In June 2009 the Metropolitan Planning Organization approved $1 million in funding for Figg Engineering to further study the feasibility and perform preliminary design engineering for elevated lanes between I-459 and Double Oak Mountain. Governor Bob Riley publicly backed the plan and moved for the state to make it a funding priority under the newly-created Alabama Toll Road, Bridge and Tunnel Authority.

Meanwhile the Citizens to Save 280 hired a different consulting engineer, Walter Kulash of North Carolina, who recommended an alternative scheme of new side streets, allowing the elimination of traffic signals near the I-459 interchange for less than the cost of the elevated tollway. That alternative was taken up by ReThink280, a group including residents and business leaders in North Shelby County.

Kulash refined his plans and presented a more detailed proposal in June 2011. Specifics included sinking the roadway in the area of Office Park, Green Valley Road, and Cahaba Village and re-designing the Elton B. Stephens Expressway interchange at the highway's western terminus. According to his projections, the recommendation would cost $180 million to construct and not require significant acquisition of right-of-way. ALDOT disputed his projections and requested additional details for analysis.

ALDOT's selection of a project manager for the elevated toll road was delayed while officials met with local officials and residents to discuss support for the plan.

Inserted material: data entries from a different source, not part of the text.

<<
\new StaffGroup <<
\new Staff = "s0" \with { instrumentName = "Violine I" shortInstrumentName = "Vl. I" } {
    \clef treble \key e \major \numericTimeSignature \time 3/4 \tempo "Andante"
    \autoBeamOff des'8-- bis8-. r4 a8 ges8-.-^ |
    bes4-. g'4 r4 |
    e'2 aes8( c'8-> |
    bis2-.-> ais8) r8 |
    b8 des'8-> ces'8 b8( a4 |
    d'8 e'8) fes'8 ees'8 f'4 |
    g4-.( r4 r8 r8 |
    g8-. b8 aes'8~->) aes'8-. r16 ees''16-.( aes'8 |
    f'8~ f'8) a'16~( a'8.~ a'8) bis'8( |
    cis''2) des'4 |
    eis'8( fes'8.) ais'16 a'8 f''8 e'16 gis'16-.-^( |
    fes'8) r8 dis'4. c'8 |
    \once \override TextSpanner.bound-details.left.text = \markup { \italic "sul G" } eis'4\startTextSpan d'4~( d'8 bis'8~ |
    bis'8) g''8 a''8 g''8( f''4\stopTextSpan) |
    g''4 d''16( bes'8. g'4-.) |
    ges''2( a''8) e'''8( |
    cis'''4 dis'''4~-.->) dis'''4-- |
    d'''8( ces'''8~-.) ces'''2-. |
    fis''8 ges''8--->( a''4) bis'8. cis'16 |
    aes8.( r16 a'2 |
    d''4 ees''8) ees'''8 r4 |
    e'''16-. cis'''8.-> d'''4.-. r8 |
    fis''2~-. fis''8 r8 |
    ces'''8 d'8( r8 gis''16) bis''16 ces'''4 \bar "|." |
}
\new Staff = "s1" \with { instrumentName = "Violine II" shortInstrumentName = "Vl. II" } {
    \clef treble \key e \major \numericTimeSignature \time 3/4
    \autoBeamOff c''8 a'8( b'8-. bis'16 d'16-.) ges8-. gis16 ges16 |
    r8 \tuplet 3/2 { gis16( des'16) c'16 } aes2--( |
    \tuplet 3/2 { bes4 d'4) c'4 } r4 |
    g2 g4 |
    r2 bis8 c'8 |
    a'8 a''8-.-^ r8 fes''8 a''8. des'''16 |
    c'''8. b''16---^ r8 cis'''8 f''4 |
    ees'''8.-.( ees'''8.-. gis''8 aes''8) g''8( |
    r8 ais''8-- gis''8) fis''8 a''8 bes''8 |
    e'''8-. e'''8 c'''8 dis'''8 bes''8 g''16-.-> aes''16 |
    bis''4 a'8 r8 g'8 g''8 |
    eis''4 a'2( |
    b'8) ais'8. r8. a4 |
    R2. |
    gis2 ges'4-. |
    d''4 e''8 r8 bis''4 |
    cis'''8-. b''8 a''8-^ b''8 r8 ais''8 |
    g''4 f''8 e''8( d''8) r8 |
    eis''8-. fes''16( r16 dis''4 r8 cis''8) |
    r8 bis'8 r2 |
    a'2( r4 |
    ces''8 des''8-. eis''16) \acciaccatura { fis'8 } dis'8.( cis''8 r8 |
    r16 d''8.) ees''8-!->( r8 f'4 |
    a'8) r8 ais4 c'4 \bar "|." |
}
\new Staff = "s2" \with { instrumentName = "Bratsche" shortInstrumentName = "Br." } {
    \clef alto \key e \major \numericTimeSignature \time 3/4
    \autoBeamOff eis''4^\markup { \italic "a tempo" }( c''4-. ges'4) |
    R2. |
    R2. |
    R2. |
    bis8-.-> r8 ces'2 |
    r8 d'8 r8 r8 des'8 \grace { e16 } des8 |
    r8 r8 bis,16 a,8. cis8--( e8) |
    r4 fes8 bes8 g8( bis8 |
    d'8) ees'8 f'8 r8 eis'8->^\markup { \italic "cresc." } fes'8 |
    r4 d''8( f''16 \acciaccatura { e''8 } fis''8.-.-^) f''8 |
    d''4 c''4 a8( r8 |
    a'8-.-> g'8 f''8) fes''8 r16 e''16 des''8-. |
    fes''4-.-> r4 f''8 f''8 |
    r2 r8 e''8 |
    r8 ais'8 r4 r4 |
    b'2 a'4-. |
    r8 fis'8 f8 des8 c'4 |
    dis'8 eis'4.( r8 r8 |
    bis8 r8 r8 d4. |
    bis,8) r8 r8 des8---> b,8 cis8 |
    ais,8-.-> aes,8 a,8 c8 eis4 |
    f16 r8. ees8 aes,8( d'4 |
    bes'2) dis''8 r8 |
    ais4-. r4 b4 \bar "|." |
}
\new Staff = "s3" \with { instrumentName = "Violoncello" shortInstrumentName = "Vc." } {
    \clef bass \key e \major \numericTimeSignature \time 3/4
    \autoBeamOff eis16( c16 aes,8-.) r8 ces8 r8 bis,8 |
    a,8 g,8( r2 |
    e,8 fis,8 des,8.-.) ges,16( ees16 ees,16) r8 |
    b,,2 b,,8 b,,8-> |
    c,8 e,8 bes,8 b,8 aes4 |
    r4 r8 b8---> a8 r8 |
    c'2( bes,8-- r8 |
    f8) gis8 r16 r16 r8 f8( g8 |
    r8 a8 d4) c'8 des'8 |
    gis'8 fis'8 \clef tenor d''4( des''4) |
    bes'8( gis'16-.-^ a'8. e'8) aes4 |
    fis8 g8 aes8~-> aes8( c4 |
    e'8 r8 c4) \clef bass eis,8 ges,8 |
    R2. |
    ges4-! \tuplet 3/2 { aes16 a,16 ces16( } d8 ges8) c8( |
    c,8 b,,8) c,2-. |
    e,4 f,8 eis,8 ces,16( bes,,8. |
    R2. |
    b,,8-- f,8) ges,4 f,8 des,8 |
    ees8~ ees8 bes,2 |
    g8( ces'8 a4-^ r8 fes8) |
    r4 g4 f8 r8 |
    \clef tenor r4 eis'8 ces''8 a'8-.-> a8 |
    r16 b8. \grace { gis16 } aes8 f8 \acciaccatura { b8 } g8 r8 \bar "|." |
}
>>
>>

In 2012 ALDOT began accepting bids for sensor-controlled adaptive traffic signals for the stretch of US 280 between Elton B. Stephens Expressway and Doug Baker Boulevard. Those were installed in late 2012. By January 2013 some drivers were reporting minor improvements in highway driving time, though there were some complaints about short green lights for side streets.

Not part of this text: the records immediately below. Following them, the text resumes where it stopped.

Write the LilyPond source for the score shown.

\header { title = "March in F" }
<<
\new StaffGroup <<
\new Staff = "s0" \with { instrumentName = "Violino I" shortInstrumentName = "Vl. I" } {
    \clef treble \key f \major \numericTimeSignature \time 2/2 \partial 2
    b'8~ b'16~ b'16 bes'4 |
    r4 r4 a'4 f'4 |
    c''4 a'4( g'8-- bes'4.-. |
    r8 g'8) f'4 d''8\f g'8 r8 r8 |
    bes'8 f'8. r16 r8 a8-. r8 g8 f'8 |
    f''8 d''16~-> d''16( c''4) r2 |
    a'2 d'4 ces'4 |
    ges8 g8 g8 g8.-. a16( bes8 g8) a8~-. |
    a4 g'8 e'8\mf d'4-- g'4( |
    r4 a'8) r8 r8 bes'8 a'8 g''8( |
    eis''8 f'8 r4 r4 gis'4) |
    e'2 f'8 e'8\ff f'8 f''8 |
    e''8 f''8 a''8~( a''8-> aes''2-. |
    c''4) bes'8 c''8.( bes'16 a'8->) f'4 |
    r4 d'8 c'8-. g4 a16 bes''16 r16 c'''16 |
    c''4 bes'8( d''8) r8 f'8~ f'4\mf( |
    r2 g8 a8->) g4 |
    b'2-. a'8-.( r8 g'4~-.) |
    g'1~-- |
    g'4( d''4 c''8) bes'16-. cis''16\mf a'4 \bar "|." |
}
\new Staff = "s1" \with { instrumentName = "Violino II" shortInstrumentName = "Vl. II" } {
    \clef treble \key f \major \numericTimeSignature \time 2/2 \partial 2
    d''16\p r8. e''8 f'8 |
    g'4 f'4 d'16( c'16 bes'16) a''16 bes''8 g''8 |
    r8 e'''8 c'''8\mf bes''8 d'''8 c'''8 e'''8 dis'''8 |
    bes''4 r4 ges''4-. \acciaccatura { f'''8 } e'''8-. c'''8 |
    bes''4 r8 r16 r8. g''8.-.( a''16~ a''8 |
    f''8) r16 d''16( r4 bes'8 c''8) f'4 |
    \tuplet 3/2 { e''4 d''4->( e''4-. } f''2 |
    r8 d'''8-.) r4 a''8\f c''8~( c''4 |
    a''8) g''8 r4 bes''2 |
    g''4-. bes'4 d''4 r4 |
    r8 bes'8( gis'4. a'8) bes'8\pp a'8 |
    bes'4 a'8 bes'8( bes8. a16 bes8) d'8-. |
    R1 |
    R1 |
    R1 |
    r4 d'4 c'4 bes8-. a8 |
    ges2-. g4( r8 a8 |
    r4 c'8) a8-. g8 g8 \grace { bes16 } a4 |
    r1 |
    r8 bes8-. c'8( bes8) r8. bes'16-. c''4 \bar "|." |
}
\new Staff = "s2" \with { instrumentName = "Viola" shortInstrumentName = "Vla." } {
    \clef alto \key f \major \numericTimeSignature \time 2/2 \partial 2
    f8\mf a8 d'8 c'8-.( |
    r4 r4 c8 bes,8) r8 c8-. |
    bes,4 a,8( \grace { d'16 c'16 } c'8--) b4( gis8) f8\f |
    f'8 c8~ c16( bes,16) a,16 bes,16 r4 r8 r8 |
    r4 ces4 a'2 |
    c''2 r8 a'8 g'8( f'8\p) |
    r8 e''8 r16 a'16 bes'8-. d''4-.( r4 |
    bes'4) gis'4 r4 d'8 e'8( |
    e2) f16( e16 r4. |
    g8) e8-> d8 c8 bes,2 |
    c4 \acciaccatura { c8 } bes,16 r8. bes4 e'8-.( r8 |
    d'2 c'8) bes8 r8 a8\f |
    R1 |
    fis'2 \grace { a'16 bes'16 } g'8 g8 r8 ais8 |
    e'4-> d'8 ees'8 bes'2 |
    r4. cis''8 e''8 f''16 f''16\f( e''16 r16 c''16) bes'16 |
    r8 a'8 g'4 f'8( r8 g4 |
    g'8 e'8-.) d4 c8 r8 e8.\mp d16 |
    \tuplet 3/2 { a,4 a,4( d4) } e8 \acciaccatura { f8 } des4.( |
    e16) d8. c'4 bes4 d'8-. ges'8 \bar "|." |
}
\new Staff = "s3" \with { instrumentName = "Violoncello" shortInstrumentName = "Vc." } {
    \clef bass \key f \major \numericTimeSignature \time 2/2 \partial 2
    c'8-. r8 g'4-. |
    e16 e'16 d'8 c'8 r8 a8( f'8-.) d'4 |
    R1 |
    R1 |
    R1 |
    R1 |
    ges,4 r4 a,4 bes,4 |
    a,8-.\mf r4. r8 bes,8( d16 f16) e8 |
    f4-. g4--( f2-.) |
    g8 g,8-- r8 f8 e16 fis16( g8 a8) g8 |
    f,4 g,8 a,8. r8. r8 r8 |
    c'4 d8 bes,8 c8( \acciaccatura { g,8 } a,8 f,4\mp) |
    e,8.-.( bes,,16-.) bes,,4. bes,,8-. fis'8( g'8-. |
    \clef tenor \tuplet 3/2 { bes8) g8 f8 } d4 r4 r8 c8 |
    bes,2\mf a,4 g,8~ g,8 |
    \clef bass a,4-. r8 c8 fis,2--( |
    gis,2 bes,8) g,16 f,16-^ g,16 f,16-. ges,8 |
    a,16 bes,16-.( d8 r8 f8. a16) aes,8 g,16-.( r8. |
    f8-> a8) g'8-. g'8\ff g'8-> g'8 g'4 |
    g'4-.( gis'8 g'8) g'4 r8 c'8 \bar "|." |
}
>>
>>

During 2013 significant modifications were made to several interchanges near the western end of U.S. 280. The "Florida Short Route" (Pump House Road) was cut off from its intersection with Rocky Ridge Road close to the highway. An east-bound acceleration lane was added to the median at Green Valley Road. The traffic signal at Mountain Brook Plaza (Brook Manor Drive) was removed, with eastbound traffic entering from the shopping center forced to turn around at Hollywood Boulevard. Similarly, traffic which formerly crossed lanes to enter 280 from Cherokee Road and Office Park now must make U-turns. Also, eastbound through-lanes at Cherokee Road no longer face a traffic light and westbound lanes at Overton Road have a new traffic signal.

Cities along the route

From south to north:

Major Highway Junctions

  • U.S. Highway 80 and I-16 at Blichton, Georgia
  • U.S. Highway 25 and U.S. Route 301 at Claxton, Georgia
  • U.S. Highway 221 at Vidalia, Georgia
  • U.S. Highway 23, U.S. Highway 319, and U.S. Highway 341 at McRae, Georgia
  • U.S. Highway 129 at Abbeville, Georgia
  • U.S. Highway 41 and I-75 at Cordele, Georgia
  • U.S. Highway 19 at Americus, Georgia
  • U.S. Highway 27 from Cusseta to Columbus, Georgia
  • U.S. Highway 43 from Phenix City to Opelika
  • I-85 and U.S. Highway 29 from Opelika to I-85, Exit 62
  • U.S. Highway 231 from Sylacauga to Harpersville
  • I-459 in Birmingham
  • U.S. Highway 31 from Homewood to I-20/I-59 in Birmingham
  • U.S. Highway 78 at Birmingham (3rd and 4th Avenue South exit). Prior to the completion of the Elton B. Stephens Expressway, U.S. 78 and U.S. 280 overlapped until they junctioned with U.S. Highway 11 at the intersection of 1st Avenue North and 24th Street.
  • U.S. Highway 11 at the exit with 1st Avenue North and 26th Street in downtown Birmingham.
  • I-20/I-59 in downtown Birmingham. This is the western terminus of U.S. 280.